Required work :: Return an exact copy of the lines from the one holding "Select the rim" to the end of the data, including both the starting and final lines. Leave the pictures out.

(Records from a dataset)
"""
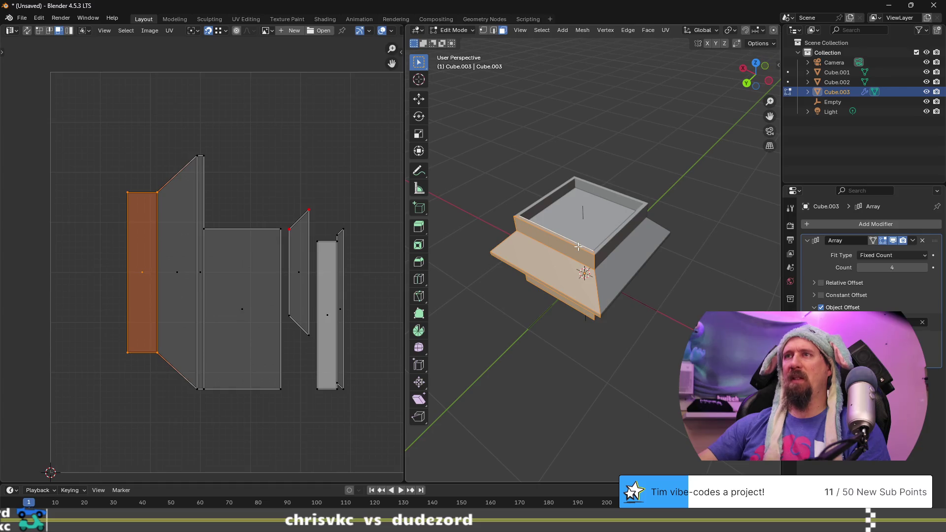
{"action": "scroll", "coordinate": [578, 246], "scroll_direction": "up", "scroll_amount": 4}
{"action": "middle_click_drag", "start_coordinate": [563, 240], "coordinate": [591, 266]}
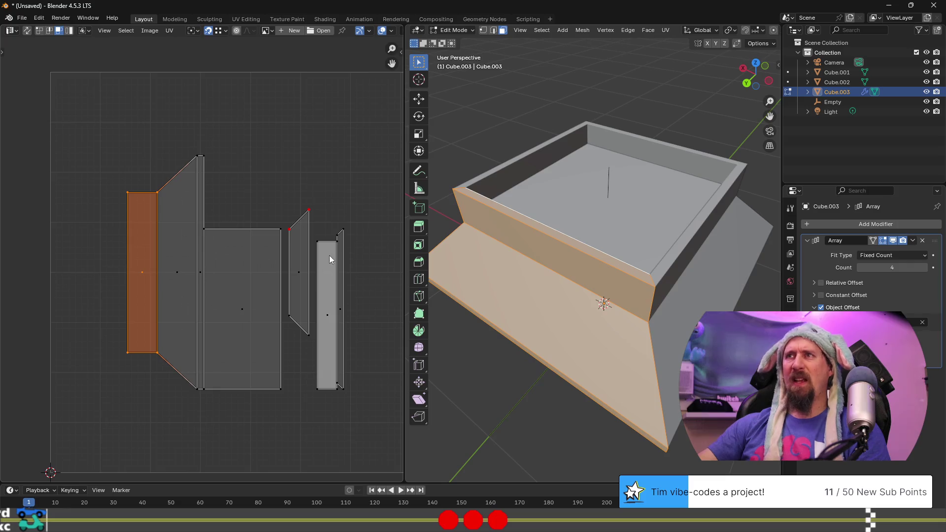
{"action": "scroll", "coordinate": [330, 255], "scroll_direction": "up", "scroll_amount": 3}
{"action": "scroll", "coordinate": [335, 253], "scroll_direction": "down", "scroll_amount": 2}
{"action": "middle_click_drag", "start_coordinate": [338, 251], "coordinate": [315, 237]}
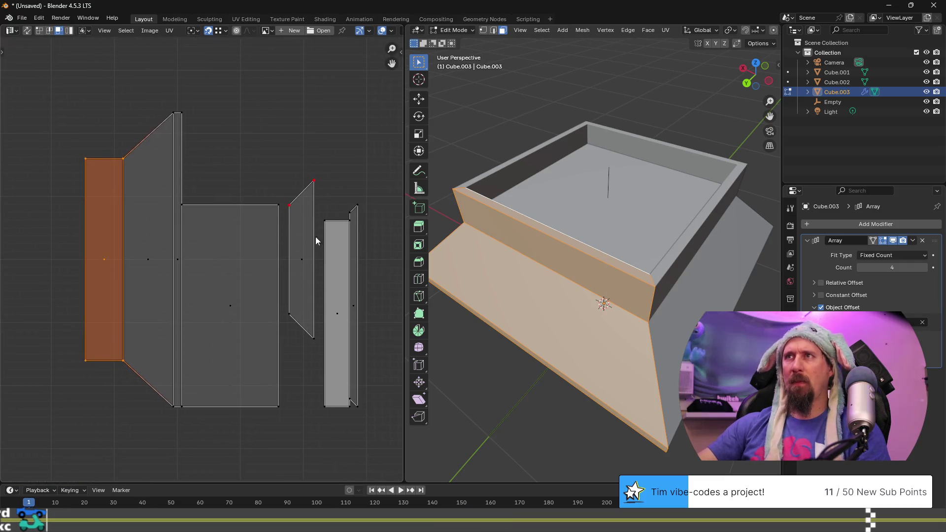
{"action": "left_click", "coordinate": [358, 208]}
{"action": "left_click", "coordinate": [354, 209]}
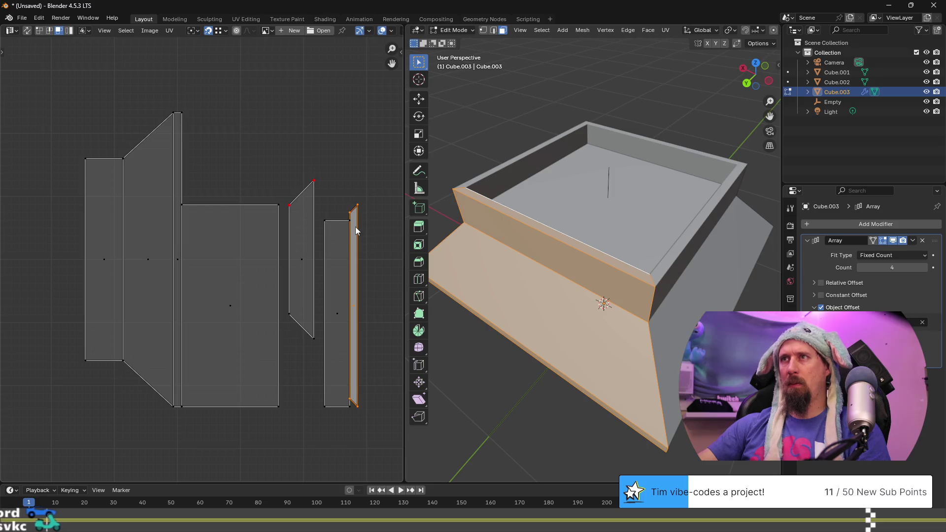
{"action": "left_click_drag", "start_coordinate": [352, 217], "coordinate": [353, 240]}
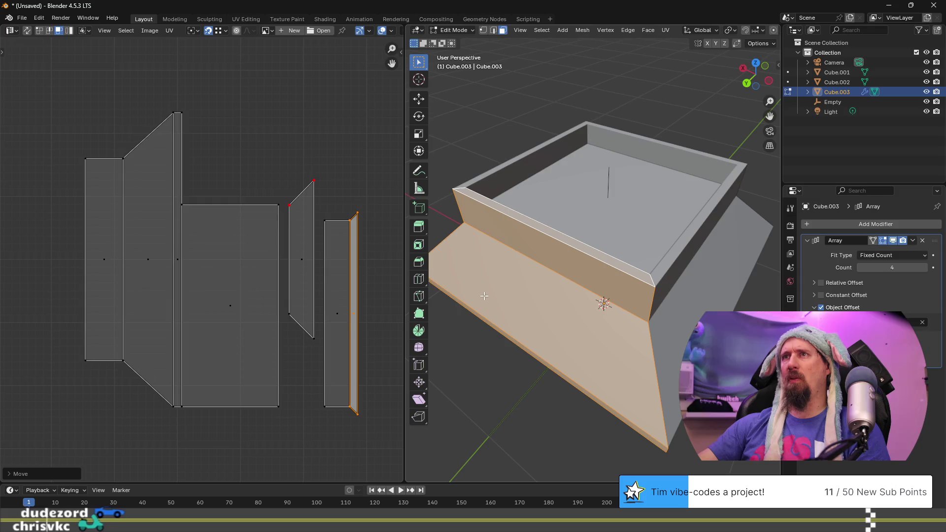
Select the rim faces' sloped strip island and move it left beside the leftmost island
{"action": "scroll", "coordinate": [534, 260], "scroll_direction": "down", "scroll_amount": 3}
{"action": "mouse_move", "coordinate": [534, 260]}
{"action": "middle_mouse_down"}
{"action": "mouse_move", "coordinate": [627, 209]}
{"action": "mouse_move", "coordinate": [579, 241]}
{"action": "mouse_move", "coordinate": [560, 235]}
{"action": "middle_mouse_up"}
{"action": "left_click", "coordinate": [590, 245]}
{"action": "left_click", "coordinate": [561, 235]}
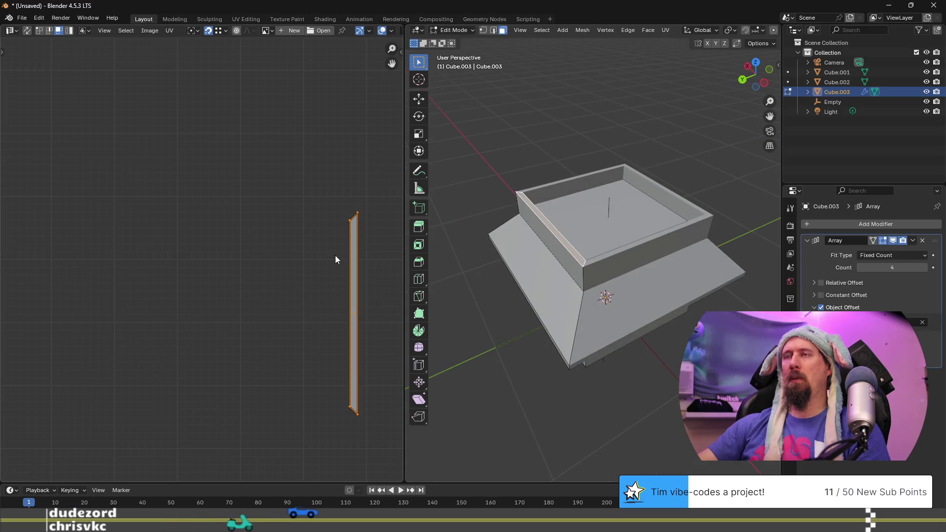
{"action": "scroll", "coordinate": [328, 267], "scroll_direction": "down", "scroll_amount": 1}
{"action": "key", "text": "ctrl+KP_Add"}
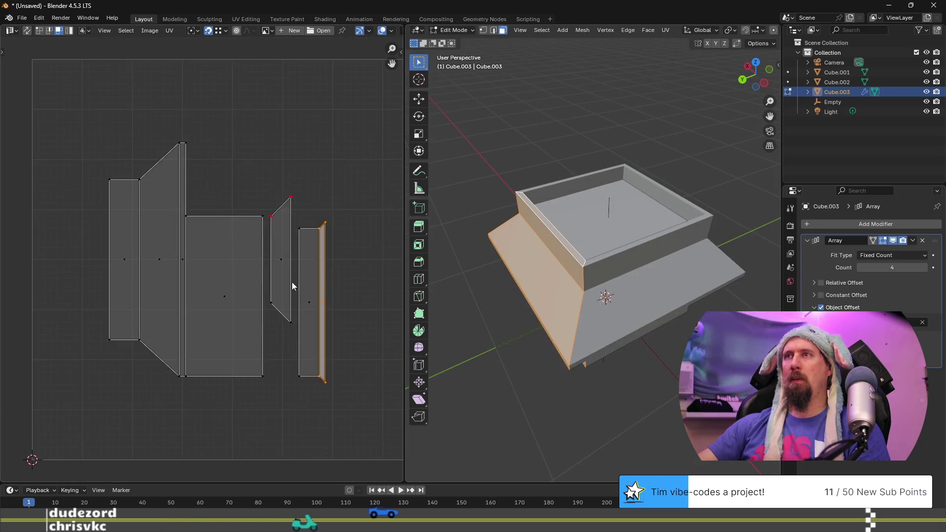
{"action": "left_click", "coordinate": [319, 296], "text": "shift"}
"""
Written solution ::
Select the rim faces' sloped strip island and move it left beside the leftmost island
{"action": "scroll", "coordinate": [534, 260], "scroll_direction": "down", "scroll_amount": 3}
{"action": "mouse_move", "coordinate": [534, 260]}
{"action": "middle_mouse_down"}
{"action": "mouse_move", "coordinate": [627, 209]}
{"action": "mouse_move", "coordinate": [579, 241]}
{"action": "mouse_move", "coordinate": [560, 235]}
{"action": "middle_mouse_up"}
{"action": "left_click", "coordinate": [590, 245]}
{"action": "left_click", "coordinate": [561, 235]}
{"action": "scroll", "coordinate": [328, 267], "scroll_direction": "down", "scroll_amount": 1}
{"action": "key", "text": "ctrl+KP_Add"}
{"action": "left_click", "coordinate": [319, 296], "text": "shift"}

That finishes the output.